(What needs to be done):
Read the records and gather each line that includes "lines".
##### Material for this task
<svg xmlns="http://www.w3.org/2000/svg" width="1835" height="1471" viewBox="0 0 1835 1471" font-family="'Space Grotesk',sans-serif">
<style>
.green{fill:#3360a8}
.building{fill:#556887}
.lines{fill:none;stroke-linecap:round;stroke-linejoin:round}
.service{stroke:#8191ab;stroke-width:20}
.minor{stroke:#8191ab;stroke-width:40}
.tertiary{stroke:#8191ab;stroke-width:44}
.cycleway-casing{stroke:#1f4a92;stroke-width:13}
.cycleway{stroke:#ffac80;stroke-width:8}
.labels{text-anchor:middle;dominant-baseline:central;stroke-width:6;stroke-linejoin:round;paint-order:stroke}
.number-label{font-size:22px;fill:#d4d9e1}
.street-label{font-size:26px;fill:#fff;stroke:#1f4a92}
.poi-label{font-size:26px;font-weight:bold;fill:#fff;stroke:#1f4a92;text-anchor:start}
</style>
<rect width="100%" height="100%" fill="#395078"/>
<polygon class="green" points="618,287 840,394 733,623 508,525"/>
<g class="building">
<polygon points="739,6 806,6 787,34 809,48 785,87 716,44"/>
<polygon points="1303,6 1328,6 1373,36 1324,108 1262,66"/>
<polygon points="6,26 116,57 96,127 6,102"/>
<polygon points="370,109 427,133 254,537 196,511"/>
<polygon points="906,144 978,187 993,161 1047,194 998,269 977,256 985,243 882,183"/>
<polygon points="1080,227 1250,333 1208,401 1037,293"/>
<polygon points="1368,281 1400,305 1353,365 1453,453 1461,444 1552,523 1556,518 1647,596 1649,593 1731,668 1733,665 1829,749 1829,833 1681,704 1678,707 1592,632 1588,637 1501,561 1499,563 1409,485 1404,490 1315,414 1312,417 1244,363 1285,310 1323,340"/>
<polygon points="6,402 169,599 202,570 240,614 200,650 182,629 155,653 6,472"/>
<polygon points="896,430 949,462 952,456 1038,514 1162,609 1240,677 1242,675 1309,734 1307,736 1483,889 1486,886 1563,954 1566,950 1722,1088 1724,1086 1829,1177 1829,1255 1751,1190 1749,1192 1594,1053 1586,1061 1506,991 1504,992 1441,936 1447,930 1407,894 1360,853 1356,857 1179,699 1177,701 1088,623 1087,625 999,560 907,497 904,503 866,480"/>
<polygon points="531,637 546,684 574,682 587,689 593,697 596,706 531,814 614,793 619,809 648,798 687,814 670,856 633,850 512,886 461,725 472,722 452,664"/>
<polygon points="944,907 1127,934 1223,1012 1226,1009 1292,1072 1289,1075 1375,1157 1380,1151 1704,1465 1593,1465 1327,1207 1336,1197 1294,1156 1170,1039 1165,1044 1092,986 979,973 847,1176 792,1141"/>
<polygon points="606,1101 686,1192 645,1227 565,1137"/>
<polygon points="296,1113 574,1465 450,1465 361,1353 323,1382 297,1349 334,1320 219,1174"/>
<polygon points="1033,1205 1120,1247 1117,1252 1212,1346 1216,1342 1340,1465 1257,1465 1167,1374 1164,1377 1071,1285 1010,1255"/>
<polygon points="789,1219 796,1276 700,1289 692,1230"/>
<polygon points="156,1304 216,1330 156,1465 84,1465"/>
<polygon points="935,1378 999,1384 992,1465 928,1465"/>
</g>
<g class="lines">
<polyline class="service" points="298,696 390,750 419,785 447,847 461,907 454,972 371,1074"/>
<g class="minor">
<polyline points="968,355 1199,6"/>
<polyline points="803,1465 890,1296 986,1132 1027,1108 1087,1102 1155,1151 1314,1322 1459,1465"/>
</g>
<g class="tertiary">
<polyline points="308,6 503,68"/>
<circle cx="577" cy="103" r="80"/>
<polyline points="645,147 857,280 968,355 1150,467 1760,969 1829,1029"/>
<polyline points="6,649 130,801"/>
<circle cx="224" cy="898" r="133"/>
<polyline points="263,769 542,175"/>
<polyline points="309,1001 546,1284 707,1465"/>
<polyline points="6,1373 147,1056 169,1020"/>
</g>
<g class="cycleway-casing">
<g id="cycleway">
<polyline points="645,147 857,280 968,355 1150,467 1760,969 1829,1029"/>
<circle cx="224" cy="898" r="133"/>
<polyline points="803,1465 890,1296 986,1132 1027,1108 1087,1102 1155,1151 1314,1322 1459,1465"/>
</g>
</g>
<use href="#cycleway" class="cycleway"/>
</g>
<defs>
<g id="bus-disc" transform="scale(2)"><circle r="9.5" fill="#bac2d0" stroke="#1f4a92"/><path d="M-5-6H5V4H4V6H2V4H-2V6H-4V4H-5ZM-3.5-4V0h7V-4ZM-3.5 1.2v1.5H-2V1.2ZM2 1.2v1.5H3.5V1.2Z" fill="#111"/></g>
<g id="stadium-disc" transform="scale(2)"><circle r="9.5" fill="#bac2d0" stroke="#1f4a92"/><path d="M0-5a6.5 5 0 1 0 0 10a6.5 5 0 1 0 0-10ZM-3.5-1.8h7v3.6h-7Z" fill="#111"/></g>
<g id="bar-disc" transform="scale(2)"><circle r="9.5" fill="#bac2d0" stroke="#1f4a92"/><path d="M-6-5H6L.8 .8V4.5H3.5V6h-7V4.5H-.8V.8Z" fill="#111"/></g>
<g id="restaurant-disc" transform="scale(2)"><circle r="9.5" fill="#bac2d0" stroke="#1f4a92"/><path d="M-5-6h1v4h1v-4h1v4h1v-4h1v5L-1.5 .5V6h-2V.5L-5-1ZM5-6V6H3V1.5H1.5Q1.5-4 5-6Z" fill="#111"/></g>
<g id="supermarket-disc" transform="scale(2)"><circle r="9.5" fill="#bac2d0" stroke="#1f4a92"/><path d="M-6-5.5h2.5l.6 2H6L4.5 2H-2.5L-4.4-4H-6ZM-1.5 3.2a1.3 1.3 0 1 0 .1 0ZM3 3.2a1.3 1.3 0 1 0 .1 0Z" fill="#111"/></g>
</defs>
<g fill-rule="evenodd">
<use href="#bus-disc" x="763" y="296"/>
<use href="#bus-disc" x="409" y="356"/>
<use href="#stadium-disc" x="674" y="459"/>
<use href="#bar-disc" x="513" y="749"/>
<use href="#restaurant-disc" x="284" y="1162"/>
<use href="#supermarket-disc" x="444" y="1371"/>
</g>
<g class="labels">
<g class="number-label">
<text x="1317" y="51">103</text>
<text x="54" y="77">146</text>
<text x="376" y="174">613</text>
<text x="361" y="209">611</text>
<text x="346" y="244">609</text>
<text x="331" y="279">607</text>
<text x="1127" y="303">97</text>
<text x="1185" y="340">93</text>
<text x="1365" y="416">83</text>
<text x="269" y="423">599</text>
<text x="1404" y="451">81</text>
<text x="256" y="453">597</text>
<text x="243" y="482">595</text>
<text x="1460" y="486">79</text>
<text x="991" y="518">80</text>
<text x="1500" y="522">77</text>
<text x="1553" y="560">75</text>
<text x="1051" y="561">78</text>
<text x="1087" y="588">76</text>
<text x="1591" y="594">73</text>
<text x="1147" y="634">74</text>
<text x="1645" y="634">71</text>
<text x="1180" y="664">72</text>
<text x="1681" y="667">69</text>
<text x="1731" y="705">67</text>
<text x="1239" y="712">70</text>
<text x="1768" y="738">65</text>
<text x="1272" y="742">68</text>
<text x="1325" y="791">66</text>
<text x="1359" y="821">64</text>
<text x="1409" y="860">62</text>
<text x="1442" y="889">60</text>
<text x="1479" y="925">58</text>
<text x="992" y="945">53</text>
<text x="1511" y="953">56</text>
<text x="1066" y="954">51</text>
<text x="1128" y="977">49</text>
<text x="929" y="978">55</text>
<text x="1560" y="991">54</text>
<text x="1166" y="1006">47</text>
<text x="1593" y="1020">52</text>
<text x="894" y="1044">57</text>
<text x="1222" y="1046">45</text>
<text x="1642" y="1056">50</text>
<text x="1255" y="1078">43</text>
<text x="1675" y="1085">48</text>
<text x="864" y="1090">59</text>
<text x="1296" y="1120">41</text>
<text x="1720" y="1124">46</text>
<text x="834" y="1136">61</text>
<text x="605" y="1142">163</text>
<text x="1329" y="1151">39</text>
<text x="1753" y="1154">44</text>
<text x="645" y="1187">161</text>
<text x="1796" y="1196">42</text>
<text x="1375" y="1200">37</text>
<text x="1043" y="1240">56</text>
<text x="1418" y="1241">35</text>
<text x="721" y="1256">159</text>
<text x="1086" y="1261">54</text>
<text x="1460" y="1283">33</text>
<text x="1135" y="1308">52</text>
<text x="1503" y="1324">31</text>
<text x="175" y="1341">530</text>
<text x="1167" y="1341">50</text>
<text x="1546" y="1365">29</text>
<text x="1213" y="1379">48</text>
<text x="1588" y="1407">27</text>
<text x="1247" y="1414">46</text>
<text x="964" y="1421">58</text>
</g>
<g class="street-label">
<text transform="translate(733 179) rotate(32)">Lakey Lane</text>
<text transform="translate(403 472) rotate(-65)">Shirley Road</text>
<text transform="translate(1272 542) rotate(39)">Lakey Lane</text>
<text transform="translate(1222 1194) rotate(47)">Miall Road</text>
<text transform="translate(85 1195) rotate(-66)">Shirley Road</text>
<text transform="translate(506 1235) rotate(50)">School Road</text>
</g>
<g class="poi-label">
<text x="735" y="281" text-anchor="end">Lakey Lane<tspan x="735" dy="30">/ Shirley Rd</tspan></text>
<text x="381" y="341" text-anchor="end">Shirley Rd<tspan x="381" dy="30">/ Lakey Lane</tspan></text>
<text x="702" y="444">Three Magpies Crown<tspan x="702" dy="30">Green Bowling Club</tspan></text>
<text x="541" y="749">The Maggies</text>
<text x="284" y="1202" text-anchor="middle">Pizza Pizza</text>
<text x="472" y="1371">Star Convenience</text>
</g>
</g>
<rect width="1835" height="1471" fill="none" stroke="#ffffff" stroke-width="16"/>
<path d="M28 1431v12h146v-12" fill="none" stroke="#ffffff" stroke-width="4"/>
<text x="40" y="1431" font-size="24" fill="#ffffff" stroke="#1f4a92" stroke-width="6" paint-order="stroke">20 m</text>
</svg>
##########
(Answer area):
.lines{fill:none;stroke-linecap:round;stroke-linejoin:round}
<g class="lines">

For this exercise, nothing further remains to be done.